For instance, straps must fit well enough that the heart rate sensor has the best chance of working - after its early problems with tattoos and darker skin, it doesn't need any more obstacles.
Magnetic chargers in straps are not allowed and though designers can create their own 'lugs' which hold the straps in place they must be made from Apple-approved materials. Apple will be providing its own 'lugs' for developers. There's also rules on complying with the environmental regulations in the country where the Apple Watch will be sold.
You can read Apple's guidelines here.
This approach is the exact opposite of Pebble's Smartstraps program.

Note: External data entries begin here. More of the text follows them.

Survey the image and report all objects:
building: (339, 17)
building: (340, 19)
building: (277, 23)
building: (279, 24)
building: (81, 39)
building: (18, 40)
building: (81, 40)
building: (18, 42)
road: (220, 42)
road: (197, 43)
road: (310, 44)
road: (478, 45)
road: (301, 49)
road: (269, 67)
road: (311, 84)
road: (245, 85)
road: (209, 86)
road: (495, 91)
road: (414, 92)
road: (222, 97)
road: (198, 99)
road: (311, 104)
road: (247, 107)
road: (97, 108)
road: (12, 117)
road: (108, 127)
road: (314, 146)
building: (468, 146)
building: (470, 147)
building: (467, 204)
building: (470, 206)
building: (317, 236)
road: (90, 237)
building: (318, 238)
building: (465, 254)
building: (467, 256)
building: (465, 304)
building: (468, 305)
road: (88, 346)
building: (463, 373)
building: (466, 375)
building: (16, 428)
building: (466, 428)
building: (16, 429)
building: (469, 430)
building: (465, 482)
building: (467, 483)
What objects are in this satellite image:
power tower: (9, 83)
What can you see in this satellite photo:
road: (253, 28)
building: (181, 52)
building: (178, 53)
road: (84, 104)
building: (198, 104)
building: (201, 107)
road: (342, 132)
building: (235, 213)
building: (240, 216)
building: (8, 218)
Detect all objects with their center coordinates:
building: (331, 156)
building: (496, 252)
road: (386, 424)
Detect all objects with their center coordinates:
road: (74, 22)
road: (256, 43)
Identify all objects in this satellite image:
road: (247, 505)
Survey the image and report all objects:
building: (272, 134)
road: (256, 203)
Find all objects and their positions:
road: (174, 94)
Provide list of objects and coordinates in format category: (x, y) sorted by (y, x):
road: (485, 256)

CEO Eric Migicovsky said that if someone wants to build a strap for Pebble, no matter what it does or looks like, he's not going to stop them. Pebble will sell third party straps on its store but it's up to the user to determine the quality and usefulness.
From the get-go the Pebble plan was to increase the functionality of the smartwatch without requiring the user to buy a new device every time. This doesn't seem to be Apple's mission. Jonathan Ive believes he has created the perfect smartwatch so the Made for Apple Watch program looks to aim only to increase its status as a fashion statement, a wearable gadget to personalise.
Still, it might not be up to Ive and co. Since before the launch developers have been wondering what they could do with the six-pin diagnostic port on the underside of the Apple Watch. The port transmits data and also transfers power faster than the charging panel which is why we should expect to see plenty of unofficial accessories such as Reserve Strap which will charge your Watch.
As 9to5mac reports, the team said: "By utilising this port instead of wirelessly charging, we've been able to achieve a higher charge capacity and quicker, more efficient charging times while also improving durability and eliminating any interference with Apple Watch functionality including taptic feedback and heart rate sensors."
Reserve Strap, in white, gray and black and to fit both 38mm and 42mm sizes, is up for pre-order now for the rather high price of $249.